THE EXERCISE:
Rewrite every line of the records below, substituting "field number" for "collector number" wherever it appears and leaving everything else the same. Omit the pictures from your answer.

◇ ◇ ◇ ◇

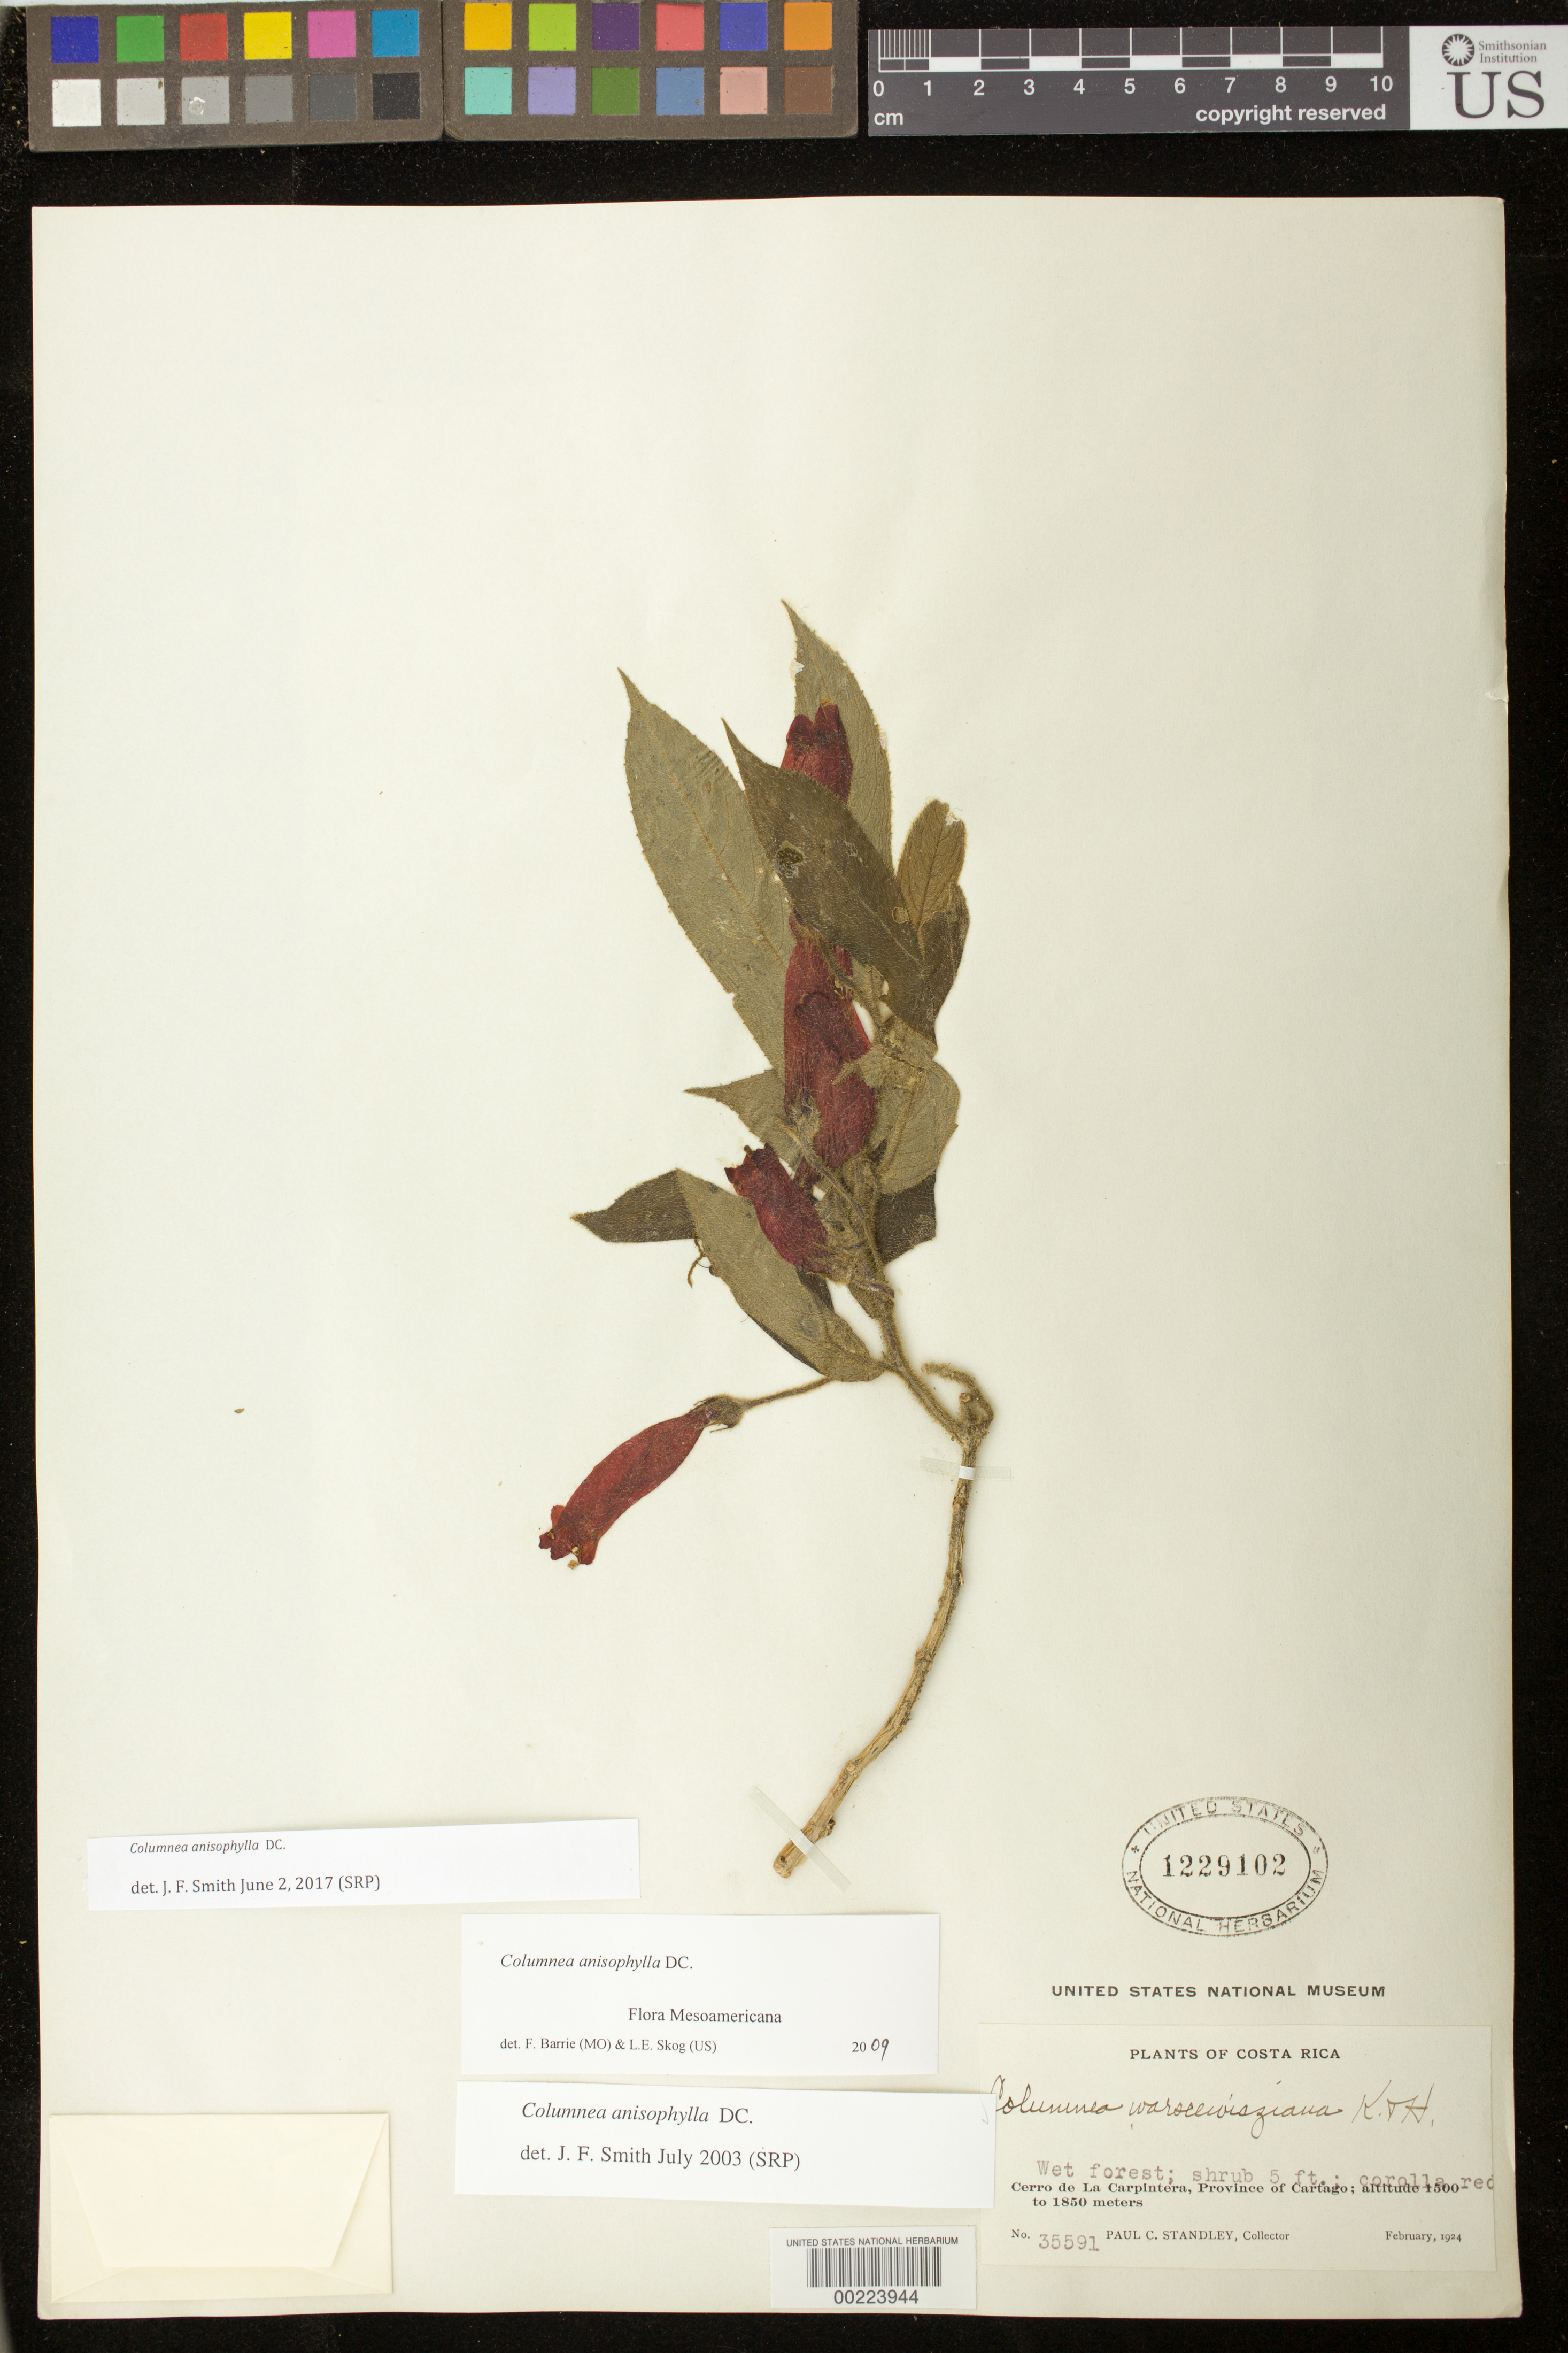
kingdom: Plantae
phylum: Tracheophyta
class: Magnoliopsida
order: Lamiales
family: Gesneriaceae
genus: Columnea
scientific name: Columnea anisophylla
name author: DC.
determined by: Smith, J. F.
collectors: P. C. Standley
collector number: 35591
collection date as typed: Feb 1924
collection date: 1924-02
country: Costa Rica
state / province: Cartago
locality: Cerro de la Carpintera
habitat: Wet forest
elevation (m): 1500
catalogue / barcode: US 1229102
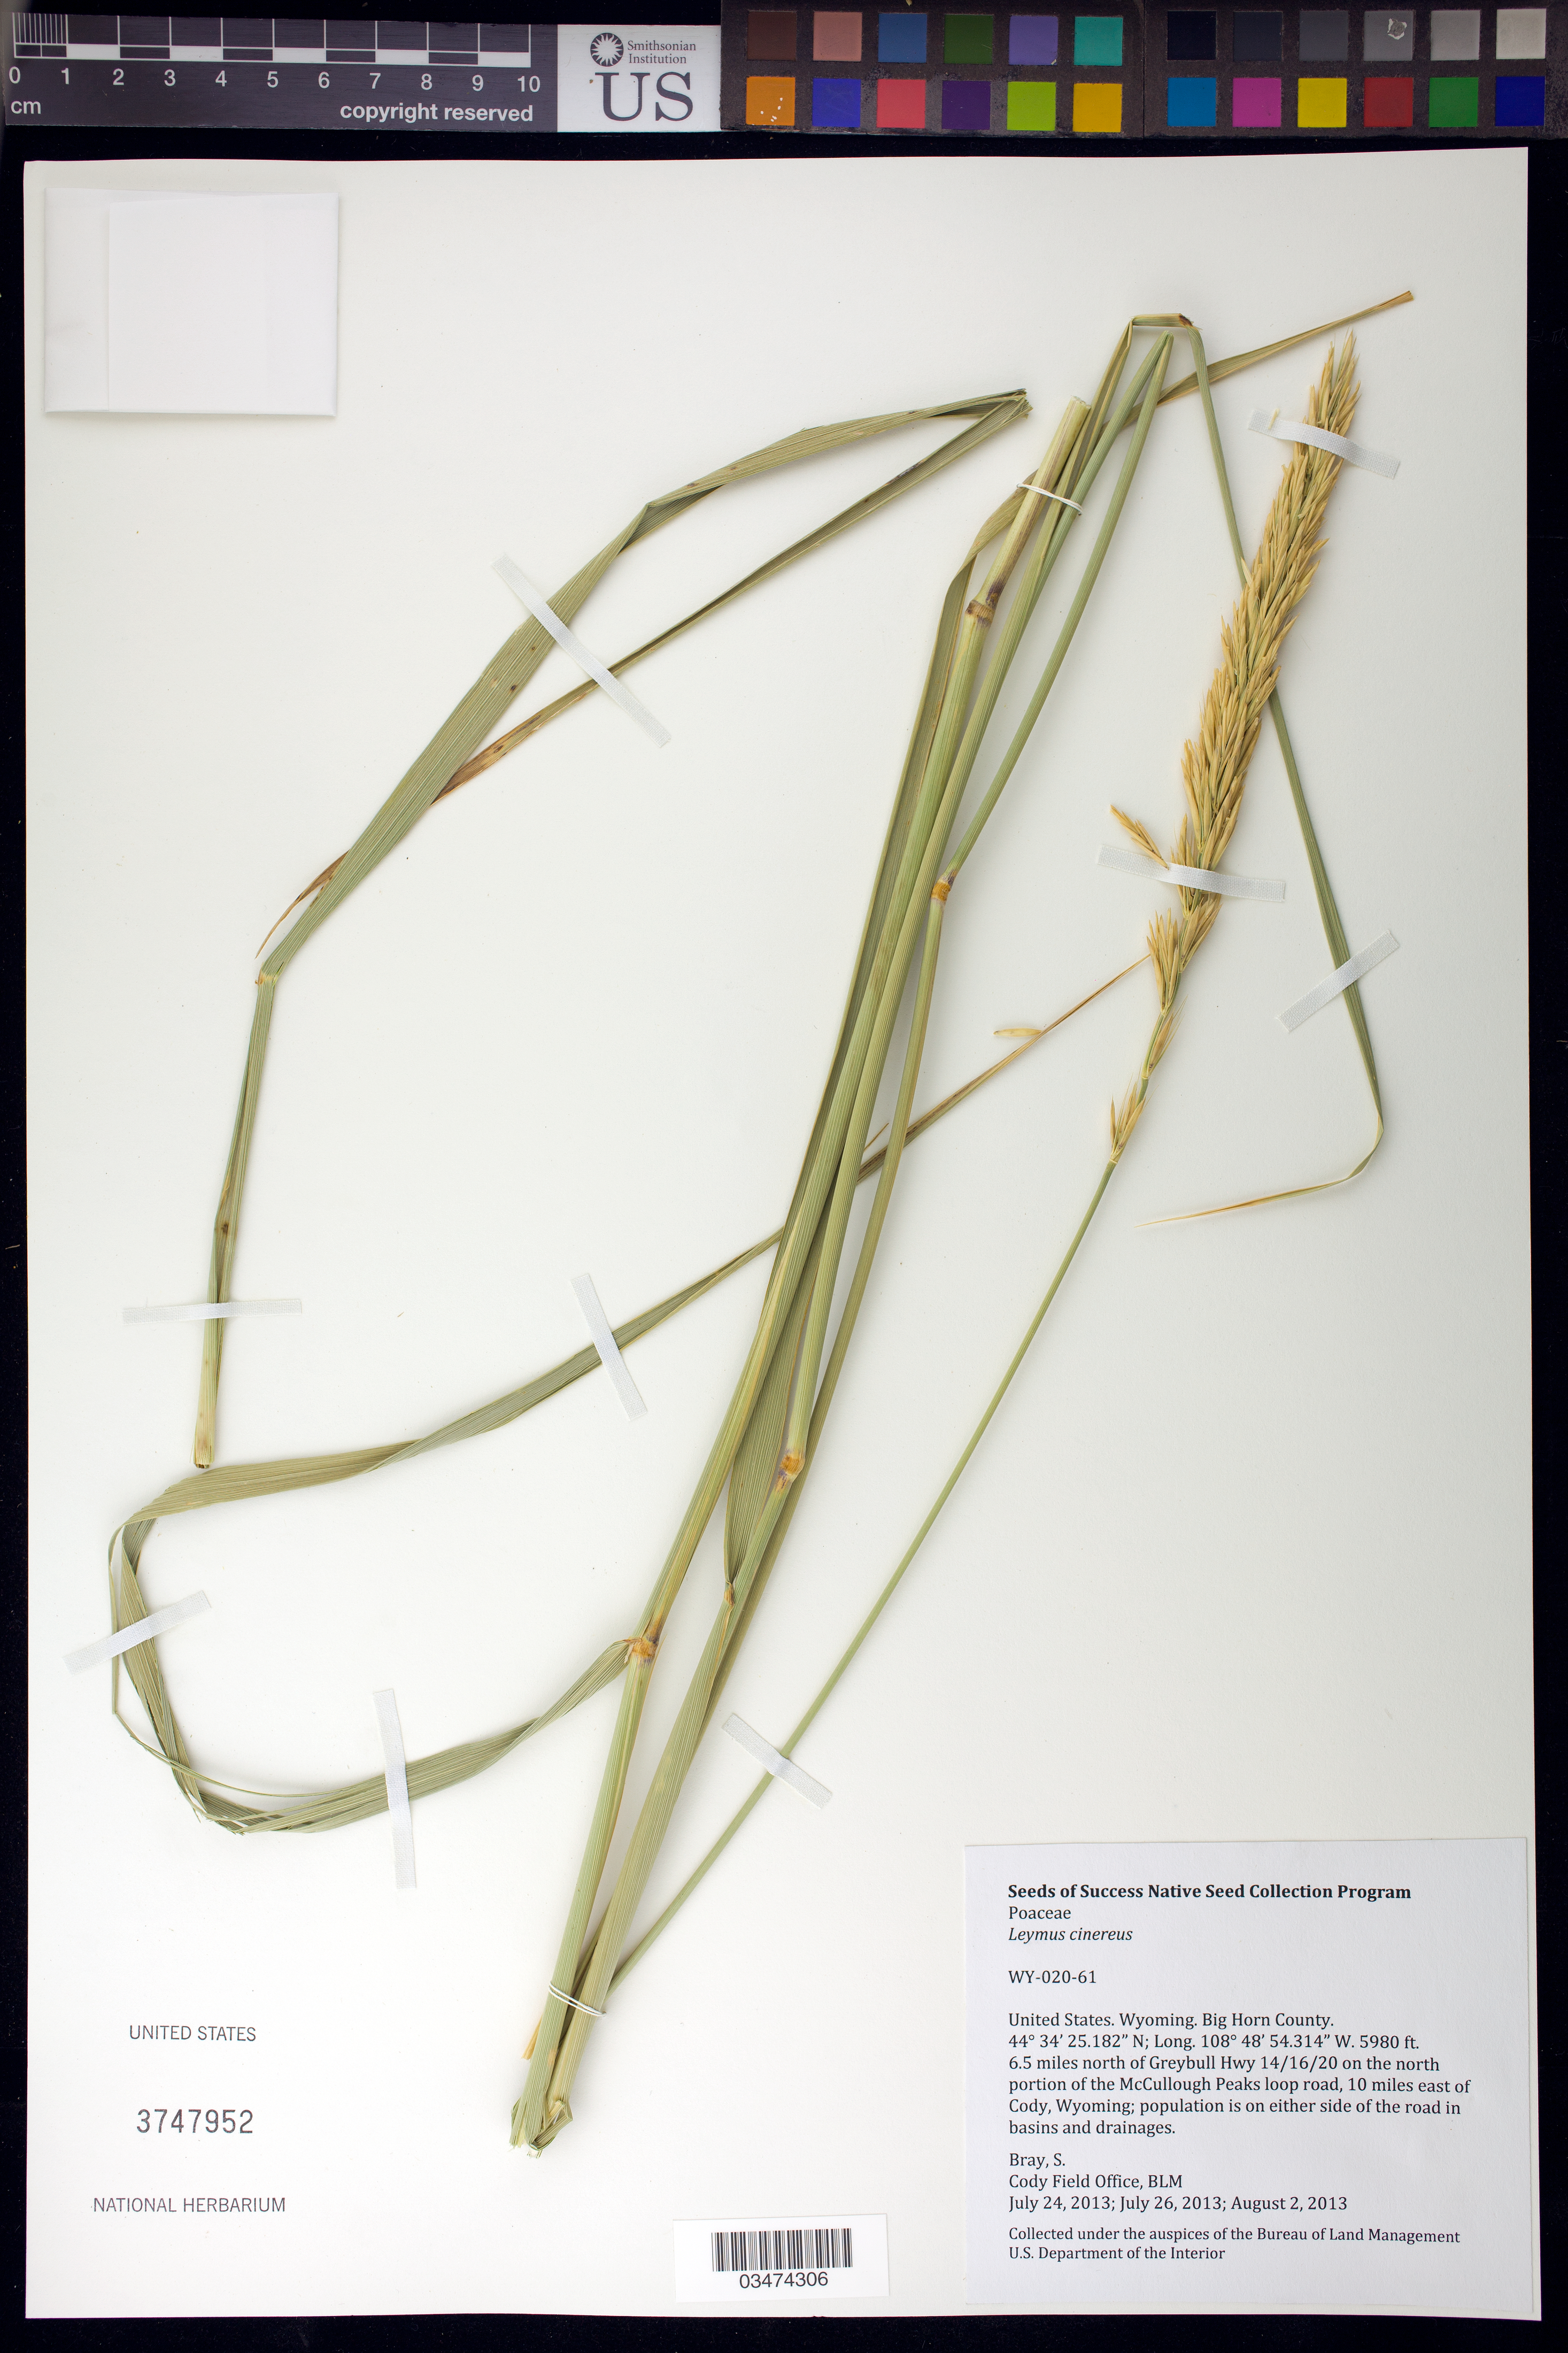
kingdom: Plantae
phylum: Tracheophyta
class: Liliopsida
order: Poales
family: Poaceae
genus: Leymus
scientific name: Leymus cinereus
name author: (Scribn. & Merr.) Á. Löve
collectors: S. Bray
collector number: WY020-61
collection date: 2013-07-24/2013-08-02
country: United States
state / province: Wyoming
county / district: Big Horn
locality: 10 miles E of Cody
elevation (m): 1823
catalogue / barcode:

◇ ◇ ◇ ◇

CORRECT OUTPUT:
kingdom: Plantae
phylum: Tracheophyta
class: Magnoliopsida
order: Lamiales
family: Gesneriaceae
genus: Columnea
scientific name: Columnea anisophylla
name author: DC.
determined by: Smith, J. F.
collectors: P. C. Standley
field number: 35591
collection date as typed: Feb 1924
collection date: 1924-02
country: Costa Rica
state / province: Cartago
locality: Cerro de la Carpintera
habitat: Wet forest
elevation (m): 1500
catalogue / barcode: US 1229102
kingdom: Plantae
phylum: Tracheophyta
class: Liliopsida
order: Poales
family: Poaceae
genus: Leymus
scientific name: Leymus cinereus
name author: (Scribn. & Merr.) Á. Löve
collectors: S. Bray
field number: WY020-61
collection date: 2013-07-24/2013-08-02
country: United States
state / province: Wyoming
county / district: Big Horn
locality: 10 miles E of Cody
elevation (m): 1823
catalogue / barcode:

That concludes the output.